いろいろな先生から久しぶりの再会とわたしが一命を取り留めたことを喜んでいただき、休んだ分の授業のノートは圭志に見せてもらった。
昼休みは、圭志、夏芽、胡桃くんの4人で廊下で話すことにし、時間ができたら読むよう言われたお母さんからの手紙を開いた。
「お母さん、なんて?」
夏芽が聞いてくる。
『今日、久しぶりにフルーツタルトを作るから良かったらお友達、予定空いてるなら連れてらっしゃい』
わたしは嬉しくなって、みんなに手紙を見せた。
すかさず、夏芽が手を挙げる。
「はいはいはーい! 喜んでいただきます! ……と言いたいけれど、今回はパスで」
「えっ?」
思わず目を丸くするわたし。
「もしかして、ダイエット中? ……いてっ!」
横にいる、胡桃くんの頭を夏芽はボカッと叩いた。
「木嶋くんと雫で、タルトを食べなよ。
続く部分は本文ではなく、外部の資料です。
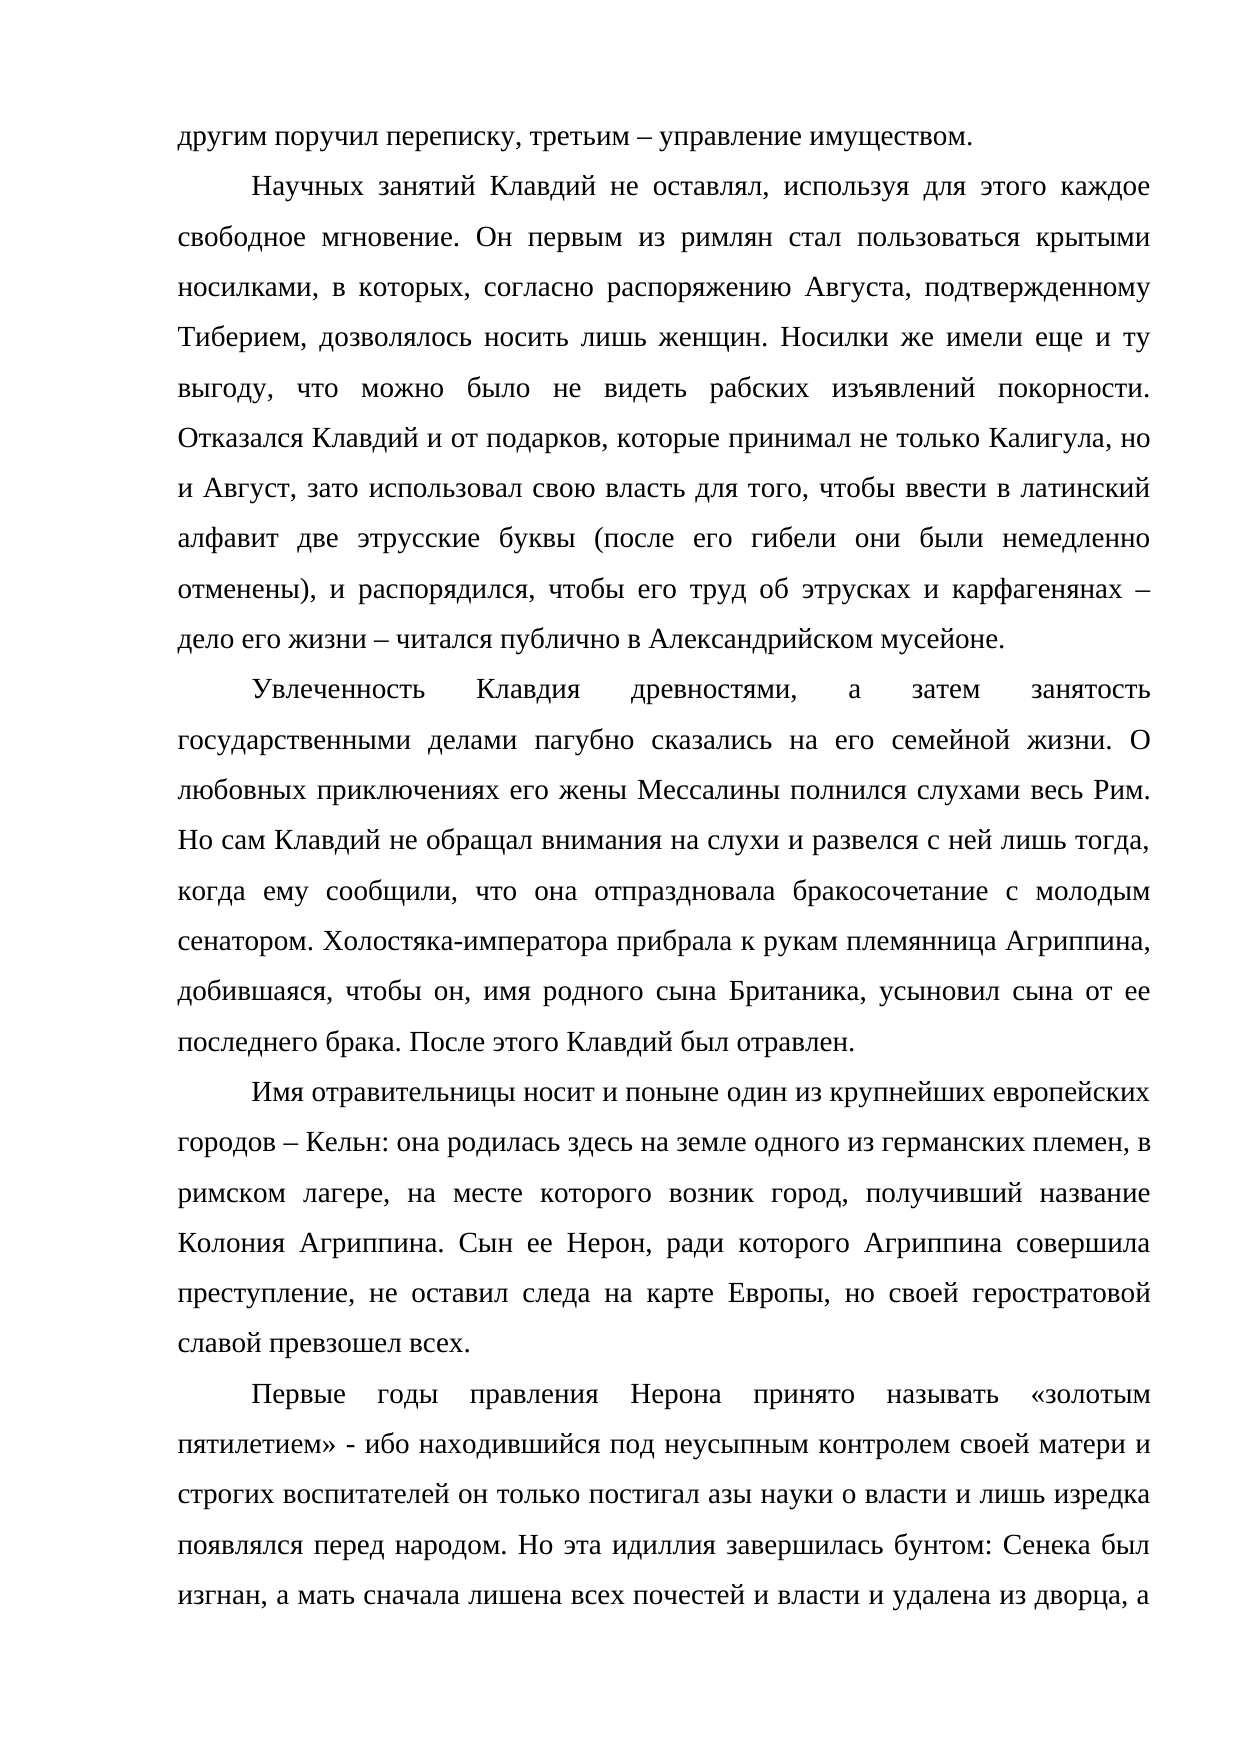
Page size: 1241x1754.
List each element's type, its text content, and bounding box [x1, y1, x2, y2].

text Имя отравительницы носит и поныне один из крупнейших европейских городов – Кельн: она родилась здесь на земле одного из германских племен, в римском лагере, на месте которого возник город, получивший название Колония Агриппина. Сын ее Нерон, ради которого Агриппина совершила преступление, не оставил следа на карте Европы, но своей геростратовой славой превзошел всех. [177, 1074, 1152, 1359]
text Научных занятий Клавдий не оставлял, используя для этого каждое свободное мгновение. Он первым из римлян стал пользоваться крытыми носилками, в которых, согласно распоряжению Августа, подтвержденному Тиберием, дозволялось носить лишь женщин. Носилки же имели еще и ту выгоду, что можно было не видеть рабских изъявлений покорности. Отказался Клавдий и от подарков, которые принимал не только Калигула, но и Август, зато использовал свою власть для того, чтобы ввести в латинский алфавит две этрусские буквы (после его гибели они были немедленно отменены), и распорядился, чтобы его труд об этрусках и карфагенянах – дело его жизни – читался публично в Александрийском мусейоне. [177, 168, 1152, 655]
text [177, 118, 1152, 152]
text Увлеченность Клавдия древностями, а затем занятость государственными делами пагубно сказались на его семейной жизни. О любовных приключениях его жены Мессалины полнился слухами весь Рим. Но сам Клавдий не обращал внимания на слухи и развелся с ней лишь тогда, когда ему сообщили, что она отпраздновала бракосочетание с молодым сенатором. Холостяка-императора прибрала к рукам племянница Агриппина, добившаяся, чтобы он, имя родного сына Британика, усыновил сына от ее последнего брака. После этого Клавдий был отравлен. [177, 672, 1152, 1057]
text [177, 1376, 1152, 1611]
木嶋くんは知らないかもだけど、雫のお母さんのフルーツタルト最っ高なんだから!」
「へぇー、じゃあその通りにさせてもらうかな」
圭志は優しく微笑んだ。
「またお母さんがフルーツタルト作ったら報告よろしくね! 次は飛んでいくから!」
夏芽は弾ける笑顔で言った。
「圭志! 顧問と先輩には、急用ができたって言ってやるから、今度友達料金としてなんか奢れよ」
「はいはい分かってますって。さんきゅ」
圭志は胡桃くんの肩をポンポンと叩いた。